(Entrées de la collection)

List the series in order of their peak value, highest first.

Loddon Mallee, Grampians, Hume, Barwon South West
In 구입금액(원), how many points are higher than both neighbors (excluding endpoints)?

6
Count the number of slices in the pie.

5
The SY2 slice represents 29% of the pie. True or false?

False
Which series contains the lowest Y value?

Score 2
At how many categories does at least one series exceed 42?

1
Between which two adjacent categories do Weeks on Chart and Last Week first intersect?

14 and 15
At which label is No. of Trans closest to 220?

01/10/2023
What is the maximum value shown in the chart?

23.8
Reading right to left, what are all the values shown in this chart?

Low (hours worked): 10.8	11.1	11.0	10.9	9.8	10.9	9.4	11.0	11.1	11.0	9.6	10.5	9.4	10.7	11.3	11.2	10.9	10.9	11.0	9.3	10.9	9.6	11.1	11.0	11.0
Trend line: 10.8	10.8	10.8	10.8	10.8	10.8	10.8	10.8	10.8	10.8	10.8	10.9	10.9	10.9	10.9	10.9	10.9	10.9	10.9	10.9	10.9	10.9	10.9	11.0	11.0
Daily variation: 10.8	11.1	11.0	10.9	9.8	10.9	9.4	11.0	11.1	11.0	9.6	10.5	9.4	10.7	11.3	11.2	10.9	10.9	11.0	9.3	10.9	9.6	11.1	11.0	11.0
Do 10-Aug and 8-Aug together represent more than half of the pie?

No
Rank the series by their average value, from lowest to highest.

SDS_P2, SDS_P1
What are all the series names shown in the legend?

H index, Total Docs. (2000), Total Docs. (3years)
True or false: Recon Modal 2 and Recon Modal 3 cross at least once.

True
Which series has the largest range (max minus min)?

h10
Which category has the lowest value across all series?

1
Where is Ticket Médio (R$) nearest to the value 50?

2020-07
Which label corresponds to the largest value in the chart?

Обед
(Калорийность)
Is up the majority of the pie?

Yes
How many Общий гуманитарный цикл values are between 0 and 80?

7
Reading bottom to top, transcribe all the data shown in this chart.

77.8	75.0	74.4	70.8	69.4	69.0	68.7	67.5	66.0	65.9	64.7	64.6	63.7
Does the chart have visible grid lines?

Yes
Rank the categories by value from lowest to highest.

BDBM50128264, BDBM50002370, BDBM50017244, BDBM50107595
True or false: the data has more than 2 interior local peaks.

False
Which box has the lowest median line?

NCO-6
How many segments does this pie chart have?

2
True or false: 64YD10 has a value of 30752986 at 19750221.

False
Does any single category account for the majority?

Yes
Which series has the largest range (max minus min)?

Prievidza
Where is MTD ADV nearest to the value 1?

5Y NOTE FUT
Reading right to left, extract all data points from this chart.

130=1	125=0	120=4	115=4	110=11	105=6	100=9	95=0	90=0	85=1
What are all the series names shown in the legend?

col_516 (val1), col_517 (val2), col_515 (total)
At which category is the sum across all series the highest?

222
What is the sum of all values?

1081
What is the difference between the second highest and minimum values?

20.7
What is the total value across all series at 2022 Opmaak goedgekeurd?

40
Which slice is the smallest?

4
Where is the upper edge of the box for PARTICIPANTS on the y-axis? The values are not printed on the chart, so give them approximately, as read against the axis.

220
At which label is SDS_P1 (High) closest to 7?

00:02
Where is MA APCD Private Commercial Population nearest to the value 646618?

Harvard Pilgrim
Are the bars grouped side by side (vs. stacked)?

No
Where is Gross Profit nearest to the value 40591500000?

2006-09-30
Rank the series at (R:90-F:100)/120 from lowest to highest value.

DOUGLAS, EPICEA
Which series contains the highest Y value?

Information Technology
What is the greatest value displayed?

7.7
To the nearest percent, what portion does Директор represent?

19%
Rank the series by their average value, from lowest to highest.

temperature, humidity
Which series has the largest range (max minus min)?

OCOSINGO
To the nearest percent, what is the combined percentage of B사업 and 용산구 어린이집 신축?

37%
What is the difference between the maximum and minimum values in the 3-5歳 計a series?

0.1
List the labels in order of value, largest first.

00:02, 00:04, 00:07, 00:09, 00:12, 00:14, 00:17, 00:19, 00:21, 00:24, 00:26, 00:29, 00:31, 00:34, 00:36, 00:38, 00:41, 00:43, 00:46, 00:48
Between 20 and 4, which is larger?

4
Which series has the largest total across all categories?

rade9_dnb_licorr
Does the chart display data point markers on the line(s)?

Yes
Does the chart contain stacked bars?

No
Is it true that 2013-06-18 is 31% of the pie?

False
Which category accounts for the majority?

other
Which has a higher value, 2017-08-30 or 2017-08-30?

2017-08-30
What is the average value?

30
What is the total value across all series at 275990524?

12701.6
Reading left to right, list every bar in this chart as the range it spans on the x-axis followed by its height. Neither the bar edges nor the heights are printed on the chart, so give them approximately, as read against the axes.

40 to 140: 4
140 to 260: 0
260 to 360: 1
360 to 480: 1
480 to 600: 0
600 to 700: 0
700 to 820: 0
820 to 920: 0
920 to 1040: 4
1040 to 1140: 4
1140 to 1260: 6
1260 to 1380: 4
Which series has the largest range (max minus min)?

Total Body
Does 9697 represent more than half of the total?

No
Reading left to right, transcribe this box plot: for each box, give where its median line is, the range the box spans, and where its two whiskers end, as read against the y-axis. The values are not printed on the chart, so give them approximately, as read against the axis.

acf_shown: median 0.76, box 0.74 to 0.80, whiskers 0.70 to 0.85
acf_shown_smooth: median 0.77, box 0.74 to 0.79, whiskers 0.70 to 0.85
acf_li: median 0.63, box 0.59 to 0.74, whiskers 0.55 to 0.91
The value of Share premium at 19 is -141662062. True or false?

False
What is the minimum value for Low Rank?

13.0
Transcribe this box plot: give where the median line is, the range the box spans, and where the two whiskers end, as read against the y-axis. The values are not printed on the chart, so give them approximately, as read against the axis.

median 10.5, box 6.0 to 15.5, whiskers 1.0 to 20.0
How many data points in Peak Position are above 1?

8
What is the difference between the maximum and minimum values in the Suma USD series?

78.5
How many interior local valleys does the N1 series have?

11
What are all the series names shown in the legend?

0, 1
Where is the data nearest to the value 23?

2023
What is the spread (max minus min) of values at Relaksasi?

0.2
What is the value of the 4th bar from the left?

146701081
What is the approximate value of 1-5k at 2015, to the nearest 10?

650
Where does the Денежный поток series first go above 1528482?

→ **Consigne**
Sélectionnez chaque ligne des entrées qui contient la chaîne « difference », en tenant compte de la casse.

→ **Réponse**
What is the difference between the second highest and minimum values?
What is the difference between the maximum and minimum values in the 3-5歳 計a series?
What is the difference between the maximum and minimum values in the Suma USD series?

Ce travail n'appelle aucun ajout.